First–and most disturbing–the U.S. Chamber of Commerce, in concert with other unidentified business groups, are funding an “economic study” showing that health care reform would destroy jobs and worsen the economy.
Supposedly, a respected economist would do the dirty work of writing letters to other economists encouraging them to squash health care reform legislation now under consideration in Congress.
Second–and equally disturbing–the New England Journal of Medicine just published a study that, for the third time, claims Zetia and Vytorin, two cholesterol drugs with worldwide sales exceeding $4.5 billion dollars, are less effective unclogging arteries than a modified version of vitamin B3. Merck, the manufacturer, denies the study’s conclusion, of course.

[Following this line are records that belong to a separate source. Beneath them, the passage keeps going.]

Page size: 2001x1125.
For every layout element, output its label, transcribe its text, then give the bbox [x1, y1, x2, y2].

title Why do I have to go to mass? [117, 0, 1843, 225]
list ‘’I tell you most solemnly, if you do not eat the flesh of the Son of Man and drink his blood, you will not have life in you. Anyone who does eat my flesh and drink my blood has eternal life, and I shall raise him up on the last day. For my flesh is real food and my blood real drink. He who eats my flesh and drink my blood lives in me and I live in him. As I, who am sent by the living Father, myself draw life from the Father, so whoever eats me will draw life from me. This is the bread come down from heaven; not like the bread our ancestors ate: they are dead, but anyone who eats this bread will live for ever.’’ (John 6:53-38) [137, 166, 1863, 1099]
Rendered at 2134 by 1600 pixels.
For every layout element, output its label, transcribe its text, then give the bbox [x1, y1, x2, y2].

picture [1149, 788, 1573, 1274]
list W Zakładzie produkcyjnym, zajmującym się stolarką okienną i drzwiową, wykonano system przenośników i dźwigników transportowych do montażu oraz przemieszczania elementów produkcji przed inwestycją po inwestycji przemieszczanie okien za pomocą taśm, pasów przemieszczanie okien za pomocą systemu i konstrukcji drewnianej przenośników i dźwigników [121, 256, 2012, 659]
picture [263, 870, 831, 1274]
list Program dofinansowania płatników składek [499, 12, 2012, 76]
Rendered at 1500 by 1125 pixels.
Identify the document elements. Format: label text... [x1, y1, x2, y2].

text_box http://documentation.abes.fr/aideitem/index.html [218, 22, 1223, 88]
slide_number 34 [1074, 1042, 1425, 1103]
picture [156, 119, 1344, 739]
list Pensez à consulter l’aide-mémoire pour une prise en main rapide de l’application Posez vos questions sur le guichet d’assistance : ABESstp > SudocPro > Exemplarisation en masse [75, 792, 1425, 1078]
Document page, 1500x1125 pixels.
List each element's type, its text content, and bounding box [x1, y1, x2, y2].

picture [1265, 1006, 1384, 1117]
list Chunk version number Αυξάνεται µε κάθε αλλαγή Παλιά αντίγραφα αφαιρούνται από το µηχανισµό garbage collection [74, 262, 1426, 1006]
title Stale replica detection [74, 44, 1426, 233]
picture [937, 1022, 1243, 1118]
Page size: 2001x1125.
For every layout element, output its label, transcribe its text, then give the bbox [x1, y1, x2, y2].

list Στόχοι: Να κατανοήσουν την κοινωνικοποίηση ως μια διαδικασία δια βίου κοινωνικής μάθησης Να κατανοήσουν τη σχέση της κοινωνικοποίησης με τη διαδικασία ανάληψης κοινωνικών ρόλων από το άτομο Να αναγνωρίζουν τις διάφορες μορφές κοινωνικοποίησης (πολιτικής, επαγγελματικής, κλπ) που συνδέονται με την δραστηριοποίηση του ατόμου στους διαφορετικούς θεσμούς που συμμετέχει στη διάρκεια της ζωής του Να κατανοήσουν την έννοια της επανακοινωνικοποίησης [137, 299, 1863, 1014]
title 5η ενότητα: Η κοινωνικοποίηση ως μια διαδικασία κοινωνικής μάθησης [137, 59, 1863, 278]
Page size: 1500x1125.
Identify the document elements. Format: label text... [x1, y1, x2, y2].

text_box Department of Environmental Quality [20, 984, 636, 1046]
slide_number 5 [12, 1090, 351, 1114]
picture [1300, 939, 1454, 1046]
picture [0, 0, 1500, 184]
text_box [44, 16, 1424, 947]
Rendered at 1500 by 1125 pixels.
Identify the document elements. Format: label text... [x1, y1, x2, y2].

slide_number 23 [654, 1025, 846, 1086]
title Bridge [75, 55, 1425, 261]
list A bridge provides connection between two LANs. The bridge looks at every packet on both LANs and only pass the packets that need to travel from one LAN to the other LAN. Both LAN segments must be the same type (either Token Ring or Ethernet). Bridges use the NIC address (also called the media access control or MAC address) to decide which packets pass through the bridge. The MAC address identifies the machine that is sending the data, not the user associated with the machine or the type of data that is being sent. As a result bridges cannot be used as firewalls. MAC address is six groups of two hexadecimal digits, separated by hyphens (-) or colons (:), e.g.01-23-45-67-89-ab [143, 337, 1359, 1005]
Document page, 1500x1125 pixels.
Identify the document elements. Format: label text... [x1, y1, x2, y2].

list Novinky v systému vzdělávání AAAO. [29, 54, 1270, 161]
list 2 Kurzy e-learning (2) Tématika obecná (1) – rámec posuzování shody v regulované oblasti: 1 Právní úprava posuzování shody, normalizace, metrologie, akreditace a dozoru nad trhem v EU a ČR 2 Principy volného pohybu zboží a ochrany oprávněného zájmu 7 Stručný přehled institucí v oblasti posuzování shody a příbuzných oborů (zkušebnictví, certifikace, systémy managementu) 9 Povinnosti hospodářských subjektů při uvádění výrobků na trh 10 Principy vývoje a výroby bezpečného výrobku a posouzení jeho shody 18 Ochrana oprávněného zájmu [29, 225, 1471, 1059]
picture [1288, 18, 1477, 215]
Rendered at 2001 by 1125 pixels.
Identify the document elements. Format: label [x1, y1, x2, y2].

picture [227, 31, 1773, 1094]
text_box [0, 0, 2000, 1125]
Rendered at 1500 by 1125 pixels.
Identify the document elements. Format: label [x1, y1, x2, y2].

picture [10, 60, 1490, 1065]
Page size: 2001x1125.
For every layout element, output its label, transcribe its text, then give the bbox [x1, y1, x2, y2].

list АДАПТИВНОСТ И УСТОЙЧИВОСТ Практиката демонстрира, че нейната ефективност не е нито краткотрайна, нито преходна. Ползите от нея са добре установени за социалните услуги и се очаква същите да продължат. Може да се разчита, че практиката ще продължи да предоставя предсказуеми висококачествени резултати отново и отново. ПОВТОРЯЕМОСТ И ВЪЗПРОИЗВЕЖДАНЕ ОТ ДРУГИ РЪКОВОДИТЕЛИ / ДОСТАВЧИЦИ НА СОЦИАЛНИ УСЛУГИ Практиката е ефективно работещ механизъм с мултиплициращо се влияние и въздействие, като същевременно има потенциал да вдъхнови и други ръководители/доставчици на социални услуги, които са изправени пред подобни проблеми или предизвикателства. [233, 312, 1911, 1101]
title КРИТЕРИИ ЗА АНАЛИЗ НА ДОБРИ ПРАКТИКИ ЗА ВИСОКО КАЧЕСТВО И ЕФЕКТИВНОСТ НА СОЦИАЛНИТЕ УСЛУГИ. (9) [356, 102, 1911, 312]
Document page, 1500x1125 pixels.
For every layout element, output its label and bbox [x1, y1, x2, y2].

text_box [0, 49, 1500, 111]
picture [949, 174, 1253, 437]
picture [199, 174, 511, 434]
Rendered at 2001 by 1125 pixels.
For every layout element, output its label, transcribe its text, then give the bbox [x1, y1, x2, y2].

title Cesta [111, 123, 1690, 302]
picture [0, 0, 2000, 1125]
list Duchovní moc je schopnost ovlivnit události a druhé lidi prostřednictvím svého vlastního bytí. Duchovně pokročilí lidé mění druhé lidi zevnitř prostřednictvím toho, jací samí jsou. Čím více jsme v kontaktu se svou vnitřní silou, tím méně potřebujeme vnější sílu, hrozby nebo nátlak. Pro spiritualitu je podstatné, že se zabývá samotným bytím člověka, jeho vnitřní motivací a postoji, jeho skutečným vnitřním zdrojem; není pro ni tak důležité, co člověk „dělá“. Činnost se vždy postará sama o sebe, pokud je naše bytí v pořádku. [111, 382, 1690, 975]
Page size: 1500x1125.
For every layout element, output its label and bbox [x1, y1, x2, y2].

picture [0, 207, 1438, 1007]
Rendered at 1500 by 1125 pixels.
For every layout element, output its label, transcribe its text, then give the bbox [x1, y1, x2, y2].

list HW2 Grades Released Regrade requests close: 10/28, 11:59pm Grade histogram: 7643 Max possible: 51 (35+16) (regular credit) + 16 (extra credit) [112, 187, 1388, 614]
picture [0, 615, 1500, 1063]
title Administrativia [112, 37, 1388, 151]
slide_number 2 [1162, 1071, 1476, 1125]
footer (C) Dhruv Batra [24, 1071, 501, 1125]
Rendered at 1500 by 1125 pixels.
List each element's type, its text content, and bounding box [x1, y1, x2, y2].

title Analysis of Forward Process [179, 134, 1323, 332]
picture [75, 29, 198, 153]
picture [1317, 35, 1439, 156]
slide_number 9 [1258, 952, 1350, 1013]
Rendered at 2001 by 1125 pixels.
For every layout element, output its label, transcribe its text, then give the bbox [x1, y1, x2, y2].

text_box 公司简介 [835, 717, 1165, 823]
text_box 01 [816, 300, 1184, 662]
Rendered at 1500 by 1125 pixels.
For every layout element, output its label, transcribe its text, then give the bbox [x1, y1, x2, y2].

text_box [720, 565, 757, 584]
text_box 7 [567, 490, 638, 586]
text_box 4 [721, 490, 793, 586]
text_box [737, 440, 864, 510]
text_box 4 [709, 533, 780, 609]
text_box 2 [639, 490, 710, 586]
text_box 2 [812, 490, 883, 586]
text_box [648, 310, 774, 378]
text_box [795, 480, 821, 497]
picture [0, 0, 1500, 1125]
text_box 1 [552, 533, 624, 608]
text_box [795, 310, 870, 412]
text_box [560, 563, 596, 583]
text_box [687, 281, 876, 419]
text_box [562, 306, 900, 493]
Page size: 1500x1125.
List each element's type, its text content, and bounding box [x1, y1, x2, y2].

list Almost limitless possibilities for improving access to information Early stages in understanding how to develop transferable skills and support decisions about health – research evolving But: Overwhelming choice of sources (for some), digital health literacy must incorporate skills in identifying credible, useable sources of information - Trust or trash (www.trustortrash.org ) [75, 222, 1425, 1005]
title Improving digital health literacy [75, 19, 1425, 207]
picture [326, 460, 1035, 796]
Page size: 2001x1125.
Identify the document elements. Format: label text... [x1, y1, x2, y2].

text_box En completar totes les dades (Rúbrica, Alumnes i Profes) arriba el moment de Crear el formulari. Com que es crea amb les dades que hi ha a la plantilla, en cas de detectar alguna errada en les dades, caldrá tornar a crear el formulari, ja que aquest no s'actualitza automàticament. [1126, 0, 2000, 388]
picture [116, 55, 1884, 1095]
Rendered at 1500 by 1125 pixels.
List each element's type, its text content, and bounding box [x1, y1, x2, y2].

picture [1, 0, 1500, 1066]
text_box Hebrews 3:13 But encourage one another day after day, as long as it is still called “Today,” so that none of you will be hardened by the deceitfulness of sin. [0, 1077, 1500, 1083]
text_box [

It’s becoming clearer each day as health care legislation moves through Congress that our country is not united on changing a health care system that’s bringing us quickly to financial ruin.
The Russ Limbaughs of the world blabbering away on radio, shouting trite diatribes against Obama and Democrats who support change, is one thing. But it’s totally irresponsible for business groups and gargantuan drug companies to destroy our country for the financial benefit of stockholders and drug executives.
Excessive political and social influence by drug barons and unnamed “business groups” is not acceptable in a democracy. To argue that health care reform will eliminate jobs and ruin our economy is not only illogical; it clearly demonstrates the desperation of misinformed business leaders to halt structural changes leading to a healthier population and an economically stronger nation.
For years, drug manufacturers have done everything in their power–spending millions–to halt health care legislative reform. As a result, the cost of prescription medications has soared into the stratosphere, directly raising insurance premiums and out-of-pocket costs to consumers. Seniors on Medicare, in particular, have suffered the most as supplemental insurance has drained the pockets of those most in need.
It’s time to put an end to this deliberate, obnoxious strategy of companies and individuals who benefit from the sickness of their fellow citizens.